> [Work required]: Count how many lines in the material below hold the word "ctrl"; the reply is that number alone.

> [Recorded data]:
=====

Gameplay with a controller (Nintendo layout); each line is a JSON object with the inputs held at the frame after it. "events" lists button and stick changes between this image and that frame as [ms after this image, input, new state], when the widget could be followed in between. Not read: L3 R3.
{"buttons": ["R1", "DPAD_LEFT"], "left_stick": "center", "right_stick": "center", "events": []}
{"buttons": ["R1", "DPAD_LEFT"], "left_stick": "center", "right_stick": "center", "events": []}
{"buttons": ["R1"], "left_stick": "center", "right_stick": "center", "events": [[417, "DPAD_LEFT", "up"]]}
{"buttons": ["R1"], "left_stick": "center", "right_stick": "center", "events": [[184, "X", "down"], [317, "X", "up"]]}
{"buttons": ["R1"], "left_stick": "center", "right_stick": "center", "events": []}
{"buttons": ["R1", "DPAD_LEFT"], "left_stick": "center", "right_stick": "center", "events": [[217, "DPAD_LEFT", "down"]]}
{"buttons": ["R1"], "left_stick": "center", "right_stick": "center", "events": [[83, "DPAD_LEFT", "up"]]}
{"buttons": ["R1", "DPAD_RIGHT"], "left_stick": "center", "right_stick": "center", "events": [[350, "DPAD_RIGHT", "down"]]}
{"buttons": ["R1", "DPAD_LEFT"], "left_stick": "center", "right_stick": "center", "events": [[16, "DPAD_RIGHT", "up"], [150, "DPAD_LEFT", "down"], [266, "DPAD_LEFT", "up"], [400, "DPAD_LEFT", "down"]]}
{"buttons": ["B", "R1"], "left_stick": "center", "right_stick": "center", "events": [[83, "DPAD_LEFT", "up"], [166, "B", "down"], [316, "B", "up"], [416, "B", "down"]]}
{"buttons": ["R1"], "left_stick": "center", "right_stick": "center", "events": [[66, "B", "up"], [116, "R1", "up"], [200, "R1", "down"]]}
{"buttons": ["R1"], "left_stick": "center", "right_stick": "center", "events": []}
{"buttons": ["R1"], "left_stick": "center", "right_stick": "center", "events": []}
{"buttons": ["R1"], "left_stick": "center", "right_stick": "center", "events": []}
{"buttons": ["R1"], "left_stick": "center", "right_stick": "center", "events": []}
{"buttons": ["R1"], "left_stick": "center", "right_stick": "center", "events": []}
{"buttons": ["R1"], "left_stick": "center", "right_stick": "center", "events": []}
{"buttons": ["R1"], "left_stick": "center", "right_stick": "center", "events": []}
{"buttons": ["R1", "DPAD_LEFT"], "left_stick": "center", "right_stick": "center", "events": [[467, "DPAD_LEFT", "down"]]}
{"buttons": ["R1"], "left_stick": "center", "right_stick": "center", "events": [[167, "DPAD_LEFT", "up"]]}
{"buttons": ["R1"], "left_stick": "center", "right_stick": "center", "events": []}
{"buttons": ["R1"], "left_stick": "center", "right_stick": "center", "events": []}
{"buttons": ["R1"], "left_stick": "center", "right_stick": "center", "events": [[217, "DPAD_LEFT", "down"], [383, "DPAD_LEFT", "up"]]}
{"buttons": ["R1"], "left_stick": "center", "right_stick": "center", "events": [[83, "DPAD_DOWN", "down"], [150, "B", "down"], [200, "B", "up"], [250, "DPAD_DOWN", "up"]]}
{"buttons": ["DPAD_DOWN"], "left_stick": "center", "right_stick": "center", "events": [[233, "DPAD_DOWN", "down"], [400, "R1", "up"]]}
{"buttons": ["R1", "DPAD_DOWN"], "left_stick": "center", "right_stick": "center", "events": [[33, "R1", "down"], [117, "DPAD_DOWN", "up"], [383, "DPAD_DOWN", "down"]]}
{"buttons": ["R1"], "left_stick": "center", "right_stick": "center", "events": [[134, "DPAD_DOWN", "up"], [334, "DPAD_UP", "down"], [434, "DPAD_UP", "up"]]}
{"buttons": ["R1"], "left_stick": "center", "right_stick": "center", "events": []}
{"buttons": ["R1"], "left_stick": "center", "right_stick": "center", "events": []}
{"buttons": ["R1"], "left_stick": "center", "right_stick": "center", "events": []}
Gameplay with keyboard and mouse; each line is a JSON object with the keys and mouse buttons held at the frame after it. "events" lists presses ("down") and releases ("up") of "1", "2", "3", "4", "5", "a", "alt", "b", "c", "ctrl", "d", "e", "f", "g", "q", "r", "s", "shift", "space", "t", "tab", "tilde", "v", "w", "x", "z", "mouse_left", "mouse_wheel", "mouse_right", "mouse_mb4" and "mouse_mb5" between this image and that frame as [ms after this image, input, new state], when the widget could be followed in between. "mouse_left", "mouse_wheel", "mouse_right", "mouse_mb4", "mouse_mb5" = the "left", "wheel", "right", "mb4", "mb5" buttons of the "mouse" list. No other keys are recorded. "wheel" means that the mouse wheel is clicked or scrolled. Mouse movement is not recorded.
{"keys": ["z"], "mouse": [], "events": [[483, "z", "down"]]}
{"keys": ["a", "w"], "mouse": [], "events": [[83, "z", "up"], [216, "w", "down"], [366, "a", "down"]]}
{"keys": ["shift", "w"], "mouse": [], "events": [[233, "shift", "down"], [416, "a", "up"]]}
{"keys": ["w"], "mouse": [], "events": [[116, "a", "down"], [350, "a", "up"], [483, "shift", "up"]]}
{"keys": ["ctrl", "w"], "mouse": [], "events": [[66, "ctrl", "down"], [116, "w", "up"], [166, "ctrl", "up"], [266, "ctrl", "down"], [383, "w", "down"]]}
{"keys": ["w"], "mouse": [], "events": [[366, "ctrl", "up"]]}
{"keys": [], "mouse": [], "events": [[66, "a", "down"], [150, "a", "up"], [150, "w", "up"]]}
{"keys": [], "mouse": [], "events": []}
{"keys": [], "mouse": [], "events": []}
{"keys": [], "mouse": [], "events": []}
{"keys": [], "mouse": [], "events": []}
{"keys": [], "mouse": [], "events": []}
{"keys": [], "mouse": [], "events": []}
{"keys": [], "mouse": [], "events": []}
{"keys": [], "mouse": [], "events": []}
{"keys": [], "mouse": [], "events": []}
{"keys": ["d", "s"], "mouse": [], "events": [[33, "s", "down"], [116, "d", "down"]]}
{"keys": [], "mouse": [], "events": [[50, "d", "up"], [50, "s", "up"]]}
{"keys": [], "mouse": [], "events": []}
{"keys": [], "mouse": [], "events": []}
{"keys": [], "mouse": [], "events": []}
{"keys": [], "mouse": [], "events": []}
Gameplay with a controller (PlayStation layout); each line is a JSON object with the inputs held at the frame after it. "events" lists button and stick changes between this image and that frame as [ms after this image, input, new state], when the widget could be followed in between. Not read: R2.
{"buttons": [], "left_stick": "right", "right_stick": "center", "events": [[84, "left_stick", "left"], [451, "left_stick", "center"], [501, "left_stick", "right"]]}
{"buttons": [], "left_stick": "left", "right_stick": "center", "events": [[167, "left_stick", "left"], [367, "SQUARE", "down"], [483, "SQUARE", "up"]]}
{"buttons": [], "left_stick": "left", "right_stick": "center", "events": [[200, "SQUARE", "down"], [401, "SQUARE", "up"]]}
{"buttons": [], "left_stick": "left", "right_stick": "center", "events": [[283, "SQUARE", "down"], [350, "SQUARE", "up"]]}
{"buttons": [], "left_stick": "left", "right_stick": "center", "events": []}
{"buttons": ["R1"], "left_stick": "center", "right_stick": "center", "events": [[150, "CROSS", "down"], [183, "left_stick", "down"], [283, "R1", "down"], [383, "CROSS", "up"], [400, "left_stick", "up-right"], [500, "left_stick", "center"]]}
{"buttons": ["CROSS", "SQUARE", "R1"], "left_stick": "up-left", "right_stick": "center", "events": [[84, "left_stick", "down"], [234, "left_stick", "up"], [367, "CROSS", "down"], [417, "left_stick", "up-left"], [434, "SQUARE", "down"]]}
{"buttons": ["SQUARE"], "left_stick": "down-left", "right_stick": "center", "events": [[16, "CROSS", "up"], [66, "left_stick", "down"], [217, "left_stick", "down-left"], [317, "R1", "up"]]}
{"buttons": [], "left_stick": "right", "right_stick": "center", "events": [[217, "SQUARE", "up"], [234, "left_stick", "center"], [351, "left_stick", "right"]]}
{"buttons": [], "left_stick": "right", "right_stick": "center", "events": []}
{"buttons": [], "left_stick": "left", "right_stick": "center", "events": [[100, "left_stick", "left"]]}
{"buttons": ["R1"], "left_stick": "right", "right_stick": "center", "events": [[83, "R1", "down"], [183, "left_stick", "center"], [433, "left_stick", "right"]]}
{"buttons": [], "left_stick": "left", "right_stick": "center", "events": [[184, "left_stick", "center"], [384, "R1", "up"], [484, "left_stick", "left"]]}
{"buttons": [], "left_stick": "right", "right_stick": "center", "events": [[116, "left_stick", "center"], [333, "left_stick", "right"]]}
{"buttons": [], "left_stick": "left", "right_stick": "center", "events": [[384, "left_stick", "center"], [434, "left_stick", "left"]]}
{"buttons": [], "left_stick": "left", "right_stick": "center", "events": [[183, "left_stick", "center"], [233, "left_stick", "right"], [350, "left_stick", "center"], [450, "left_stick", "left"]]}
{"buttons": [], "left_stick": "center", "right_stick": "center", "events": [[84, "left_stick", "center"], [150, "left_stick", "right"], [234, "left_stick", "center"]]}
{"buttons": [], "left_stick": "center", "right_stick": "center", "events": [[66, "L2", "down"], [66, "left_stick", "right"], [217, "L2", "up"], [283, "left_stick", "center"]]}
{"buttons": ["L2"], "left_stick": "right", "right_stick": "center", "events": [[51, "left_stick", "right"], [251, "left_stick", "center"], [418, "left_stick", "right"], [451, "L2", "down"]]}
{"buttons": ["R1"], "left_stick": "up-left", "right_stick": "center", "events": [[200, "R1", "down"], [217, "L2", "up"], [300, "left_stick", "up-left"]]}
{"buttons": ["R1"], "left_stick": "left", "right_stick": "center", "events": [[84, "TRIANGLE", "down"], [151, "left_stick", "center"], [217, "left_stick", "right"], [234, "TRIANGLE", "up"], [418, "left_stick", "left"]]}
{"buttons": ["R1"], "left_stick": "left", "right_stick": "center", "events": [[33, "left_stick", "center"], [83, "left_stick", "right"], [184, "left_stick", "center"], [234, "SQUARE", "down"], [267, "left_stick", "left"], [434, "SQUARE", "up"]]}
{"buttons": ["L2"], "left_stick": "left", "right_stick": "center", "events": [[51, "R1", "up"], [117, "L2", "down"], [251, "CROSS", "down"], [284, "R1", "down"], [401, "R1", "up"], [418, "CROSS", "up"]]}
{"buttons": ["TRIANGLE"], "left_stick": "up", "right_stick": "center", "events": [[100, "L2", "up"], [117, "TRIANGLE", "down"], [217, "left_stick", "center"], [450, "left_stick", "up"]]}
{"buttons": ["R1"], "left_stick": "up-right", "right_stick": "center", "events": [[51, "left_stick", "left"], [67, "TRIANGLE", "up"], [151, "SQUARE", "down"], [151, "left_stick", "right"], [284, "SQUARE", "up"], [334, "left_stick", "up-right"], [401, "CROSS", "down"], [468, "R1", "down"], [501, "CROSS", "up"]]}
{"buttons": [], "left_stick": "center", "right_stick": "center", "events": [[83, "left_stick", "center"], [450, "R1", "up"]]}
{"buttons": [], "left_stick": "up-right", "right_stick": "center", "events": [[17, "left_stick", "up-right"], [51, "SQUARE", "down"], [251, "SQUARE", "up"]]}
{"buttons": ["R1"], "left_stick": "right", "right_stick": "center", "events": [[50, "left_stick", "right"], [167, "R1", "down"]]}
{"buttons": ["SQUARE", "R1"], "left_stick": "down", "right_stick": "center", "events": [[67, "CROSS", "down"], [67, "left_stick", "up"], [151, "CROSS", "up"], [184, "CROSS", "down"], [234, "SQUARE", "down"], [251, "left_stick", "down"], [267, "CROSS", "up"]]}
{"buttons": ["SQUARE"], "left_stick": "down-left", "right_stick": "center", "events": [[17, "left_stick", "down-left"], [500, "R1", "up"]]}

=====

> [Result of this exercise]: 3